An ebullient Jennifer Stahl led her troops into the first movement’s high kicks--holding on to her leg like a parade banner—while Kate Oderkirk confidently sent her regiment through the third movement’s sparklingly crisp marching patterns. A tiny, high-splitting, whiplash-turning Logan Learned set the tone for his comrades’ excursions into tours en l’air—some more vertical than others—and the requisite turns a la second—some at better angles than others. No matter, this was spirited dancing by everyone.

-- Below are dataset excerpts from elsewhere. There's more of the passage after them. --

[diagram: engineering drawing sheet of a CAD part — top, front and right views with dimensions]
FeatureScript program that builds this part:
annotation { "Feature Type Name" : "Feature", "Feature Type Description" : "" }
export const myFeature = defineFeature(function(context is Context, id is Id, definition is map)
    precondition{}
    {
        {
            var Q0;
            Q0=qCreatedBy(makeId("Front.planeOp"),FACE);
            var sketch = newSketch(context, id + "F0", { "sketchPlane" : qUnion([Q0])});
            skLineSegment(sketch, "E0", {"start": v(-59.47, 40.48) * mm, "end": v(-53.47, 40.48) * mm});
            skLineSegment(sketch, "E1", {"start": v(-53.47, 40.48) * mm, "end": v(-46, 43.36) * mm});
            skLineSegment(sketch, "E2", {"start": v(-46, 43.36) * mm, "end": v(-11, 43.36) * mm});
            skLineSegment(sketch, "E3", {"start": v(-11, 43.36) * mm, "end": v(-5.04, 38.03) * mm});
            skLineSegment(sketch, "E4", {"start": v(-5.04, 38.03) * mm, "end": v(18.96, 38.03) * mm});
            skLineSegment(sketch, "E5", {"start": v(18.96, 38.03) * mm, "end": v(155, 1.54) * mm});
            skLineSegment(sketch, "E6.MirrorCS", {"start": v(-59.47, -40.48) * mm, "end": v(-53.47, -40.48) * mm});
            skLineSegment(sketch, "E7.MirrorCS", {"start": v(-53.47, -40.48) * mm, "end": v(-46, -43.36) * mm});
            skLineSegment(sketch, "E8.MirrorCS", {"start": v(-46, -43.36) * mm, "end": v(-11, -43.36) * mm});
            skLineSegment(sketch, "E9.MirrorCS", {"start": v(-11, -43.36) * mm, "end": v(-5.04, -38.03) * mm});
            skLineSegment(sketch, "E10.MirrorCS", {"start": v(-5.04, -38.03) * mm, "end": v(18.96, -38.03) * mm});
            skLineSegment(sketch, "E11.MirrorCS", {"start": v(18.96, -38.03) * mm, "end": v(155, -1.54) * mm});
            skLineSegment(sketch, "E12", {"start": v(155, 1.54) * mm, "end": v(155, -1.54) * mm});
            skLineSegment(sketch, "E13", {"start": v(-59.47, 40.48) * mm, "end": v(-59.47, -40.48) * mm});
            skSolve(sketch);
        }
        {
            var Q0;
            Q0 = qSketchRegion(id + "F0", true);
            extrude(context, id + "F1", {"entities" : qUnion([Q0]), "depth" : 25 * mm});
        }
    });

Muangmaithong danced the Belle in ‘Liberty Bell.’ And a belle she was. Delicately boned, maybe just a tad shy for the part, she nevertheless confidently sailed through her fiendishly fast variation with the aplomb of a much more experienced dancer. Daniel Deivison, who will join SFB as the other of two apprentices, brought a cocky self-assurance to the Captain’s strutting that made one worry about whether he could bring off its technical demands. Except for a couple of times, when he seemed awfully closing to missing his partner, he brought it off. It will be interesting to see how this dancer, who has such a flair for the stage, will develop at SFB.
It might not be a bad idea for SFB to get some smaller sizes of Karinska’s male costumes since boys at that age still have growth spurts in ahead them. Some of them looked like they might drown in those helmets.